TASK DESCRIPTION:
Exact transcription of the data below is required, without the images.

PROVIDED DATA:
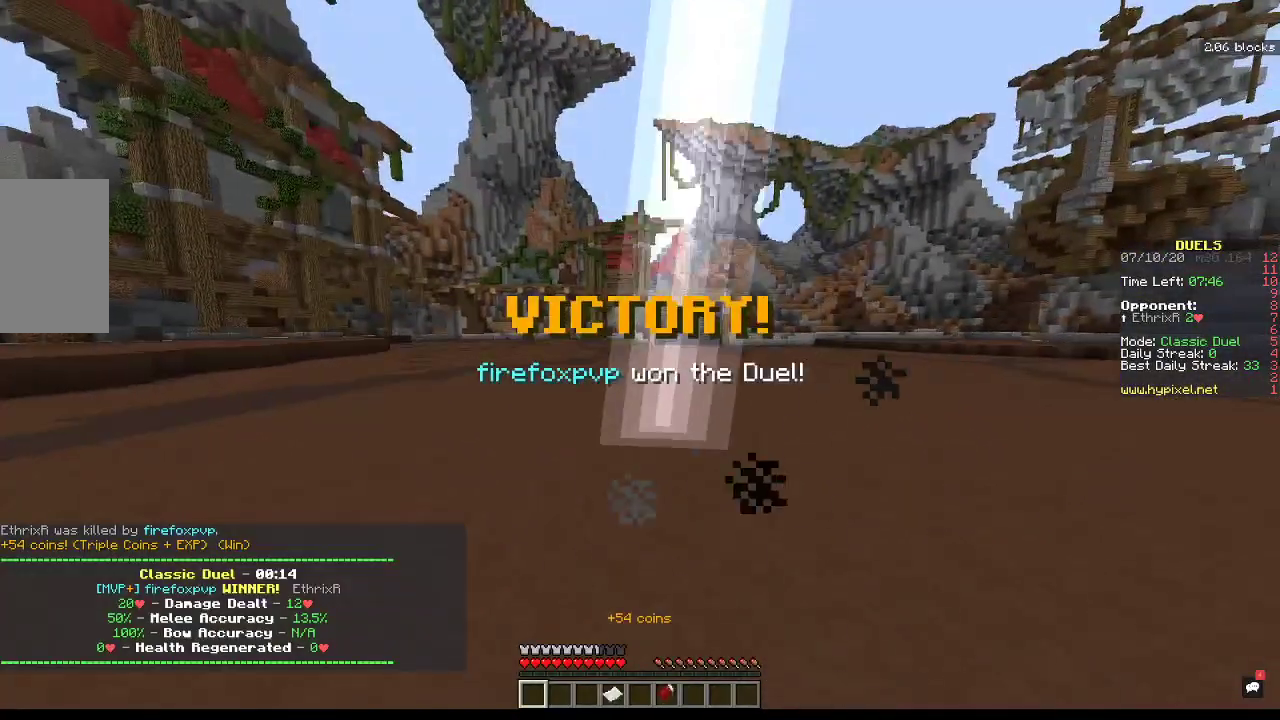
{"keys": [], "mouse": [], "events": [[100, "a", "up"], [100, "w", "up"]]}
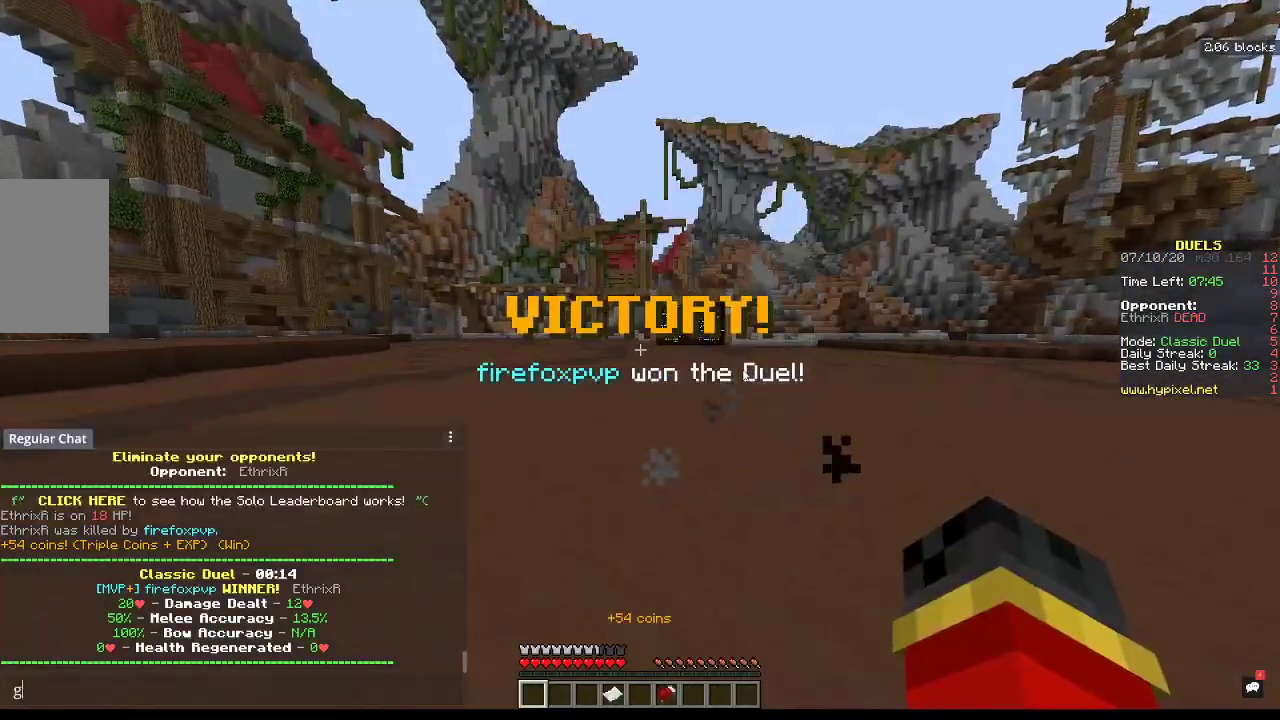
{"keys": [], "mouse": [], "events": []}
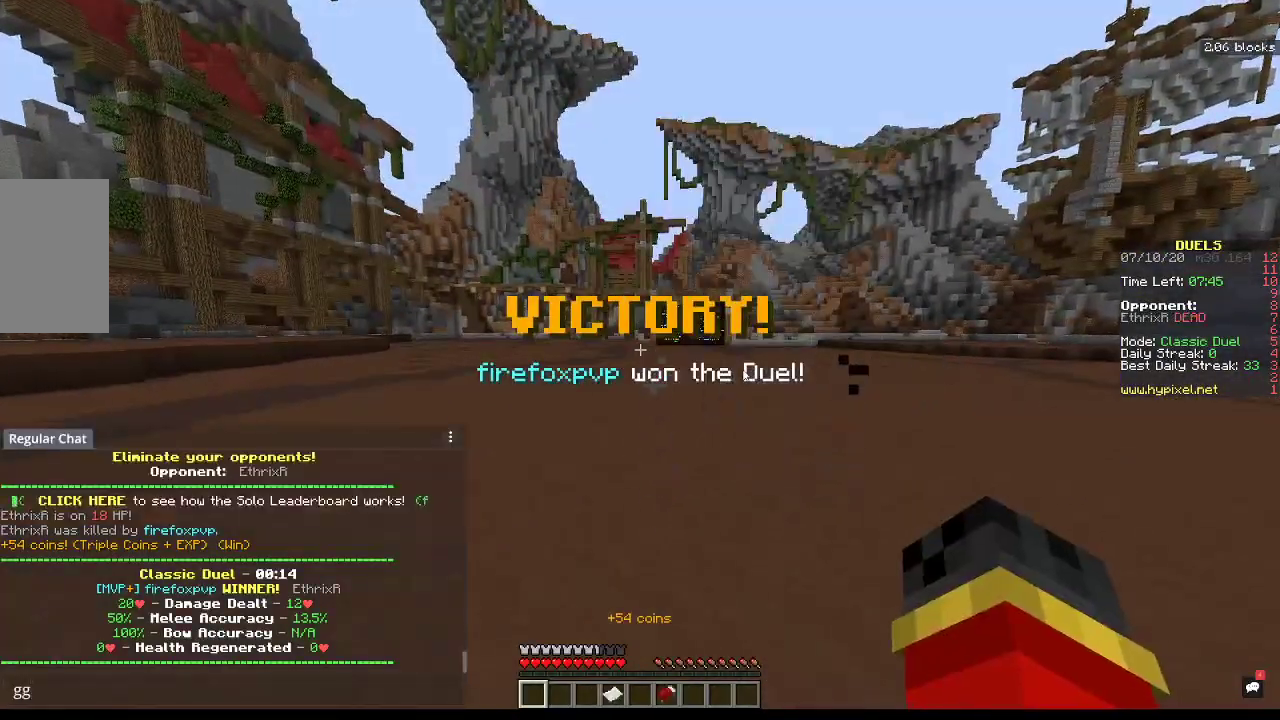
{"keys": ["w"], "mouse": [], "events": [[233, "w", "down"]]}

REPLY TO THE EXERCISE:
{"keys": [], "mouse": [], "events": [[100, "a", "up"], [100, "w", "up"]]}
{"keys": [], "mouse": [], "events": []}
{"keys": ["w"], "mouse": [], "events": [[233, "w", "down"]]}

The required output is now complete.